One potential space-saving optimization would be to try to coalesce consecutive ID values into ID ranges. For example, if you have free IDs 1, 3, 4, 5, 6, 8, 9, 10, and 12, you could just store the ranges 1, 3-6, 8-10, and 12. This would require you to change the underlying data structure a bit. Rather than using a binary heap, you could use a balanced binary search tree which stores the ranges. Since these ranges won't overlap, you can compare the ranges as less than, equal to, or greater than other ranges. Since BSTs are stored in sorted order, you can find the first free ID by taking the minimum element of the tree (in O(log n) time) and looking at the low end of its range. You would then update the range to exclude that first element, which might require you to remove an empty range from the the tree. When returning an ID to the pool of unused IDs, you could do a predecessor and successor search to determine the ranges that come immediately before and after the ID. If either one of them could be extended to include that ID, you can just extend the range. (You might need to merge two ranges as well). This also only takes O(log n) time.
Hope this helps!
A naive but efficient method would be to store all your ids in a stack.

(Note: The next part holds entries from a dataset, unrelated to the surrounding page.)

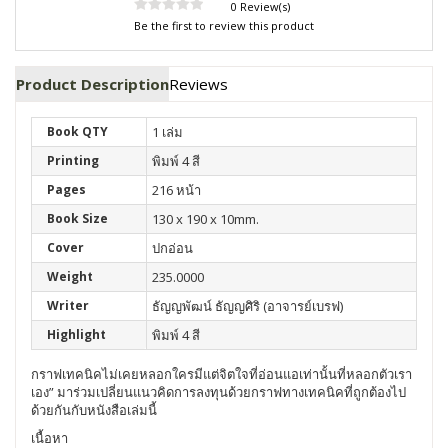
0 Review(s)
Be the first to review this product
Product Description
Reviews
Book QTY
1 เล่ม
Printing
พิมพ์ 4 สี
Pages
216 หน้า
Book Size
130 x 190 x 10mm.
Cover
ปกอ่อน
Weight
235.0000
Writer
ธัญญพัฒน์ ธัญญศิริ (อาจารย์เบรฟ)
Highlight
พิมพ์ 4 สี
กราฟเทคนิคไม่เคยหลอกใครมีแต่จิตใจที่อ่อนแอเท่านั้นที่หลอกตัวเรา
เอง” มาร่วมเปลี่ยนแนวคิดการลงทุนด้วยกราฟทางเทคนิคที่ถูกต้องไป
ด้วยกันกับหนังสือเล่มนี้
เนื้อหา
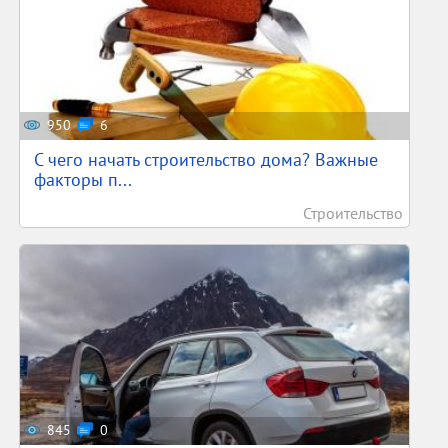
950
6
С чего начать строительство дома? Важные
факторы п...
Строительство
845
0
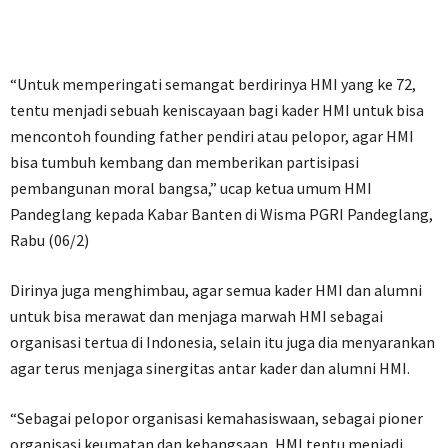
“Untuk memperingati semangat berdirinya HMI yang ke 72,
tentu menjadi sebuah keniscayaan bagi kader HMI untuk bisa
mencontoh founding father pendiri atau pelopor, agar HMI
bisa tumbuh kembang dan memberikan partisipasi
pembangunan moral bangsa,” ucap ketua umum HMI
Pandeglang kepada Kabar Banten di Wisma PGRI Pandeglang,
Rabu (06/2)
Dirinya juga menghimbau, agar semua kader HMI dan alumni
untuk bisa merawat dan menjaga marwah HMI sebagai
organisasi tertua di Indonesia, selain itu juga dia menyarankan
agar terus menjaga sinergitas antar kader dan alumni HMI.
“Sebagai pelopor organisasi kemahasiswaan, sebagai pioner
organisasi keumatan dan kebangsaan, HMI tentu menjadi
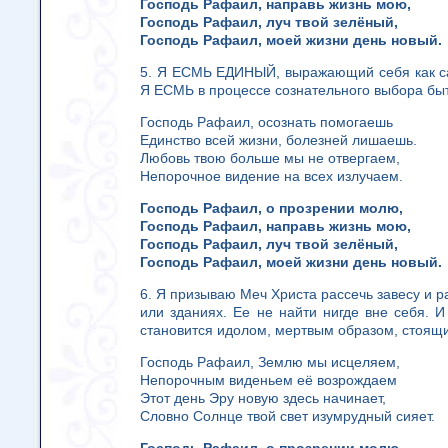
Господь Рафаил, направь жизнь мою,
Господь Рафаил, луч твой зелёный,
Господь Рафаил, моей жизни день новый.
5. Я ЕСМЬ ЕДИНЫЙ, выражающий себя как са
Я ЕСМЬ в процессе сознательного выбора бы
Господь Рафаил, осознать помогаешь
Единство всей жизни, болезней лишаешь.
Любовь твою больше мы не отвергаем,
Непорочное видение на всех излучаем.
Господь Рафаил, о прозрении молю,
Господь Рафаил, направь жизнь мою,
Господь Рафаил, луч твой зелёный,
Господь Рафаил, моей жизни день новый.
6. Я призываю Меч Христа рассечь завесу и ра
или зданиях. Ее не найти нигде вне себя. 
становится идолом, мертвым образом, стоящ
Господь Рафаил, Землю мы исцеляем,
Непорочным виденьем её возрождаем
Этот день Эру новую здесь начинает,
Словно Солнце твой свет изумрудный сияет.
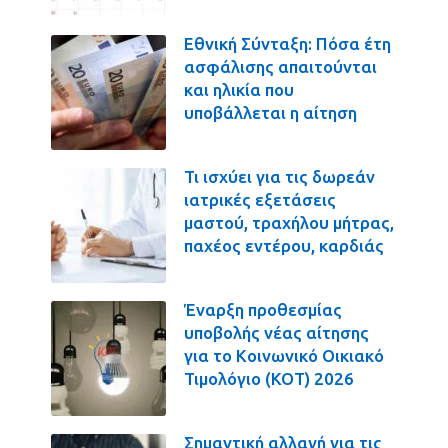
Εθνική Σύνταξη: Πόσα έτη
ασφάλισης απαιτούνται
και ηλικία που
υποβάλλεται η αίτηση
Τι ισχύει για τις δωρεάν
ιατρικές εξετάσεις
μαστού, τραχήλου μήτρας,
παχέος εντέρου, καρδιάς
Έναρξη προθεσμίας
υποβολής νέας αίτησης
για το Κοινωνικό Οικιακό
Τιμολόγιο (ΚΟΤ) 2026
Σημαντική αλλαγή για τις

Getting an id is a constant time operation : pop first item of the list.
When the task is over just push the id on the stack.
If the lowest free id must be returned (and not any free id) you can use a min heap with insertion and pop lowest in O(log N).
Try to use linked list (linked list of id's). Linkup all those list and the head should point to the free list (lets say at init all are free). Whenever the it'll be marked as used, remove it and place it at the end of the list and make the head point to the next free list. In this way, your list will be structured in a manner of "from free to used". You can also get a free list in O(1). Also, when an id is marked as free - put it as the first member of the linked list (as it's become free it's become usable) i.e make head point to this list. Hope this will helps!
Preamble: binary heap seems the best answer indeed. I'll present here an alternative, that may have advantages in some scenarios.
One possible way is to use a Fenwick Tree. You can store in each position either 0 or 1, indicating that a position was already used or not. And you can find the first empty position with a binary search (to find the first range [1..n] that has sum n-1). The complexity of this operation is O(log^2 n), which is worse than a binary heap, but this approach has another advantages:
You can implement a Fenwick Tree in less than 10 lines of code
You can now calculate the density (number of used / total ids) of a range in O(log n)
If you do not strictly need the lowest id, you can allocate ids to modules in batches of a 1000. When freeing ids, they can be added to the back of the list. And once in a while you would sort the list, to make sure that again, the ids you assign are from the low end.
Well, an array probably isn't the best structure. An Hash would be better, speedwise at least. As for the structure for each "node", all that I can see you need is just the id, and wether it is being used, or not.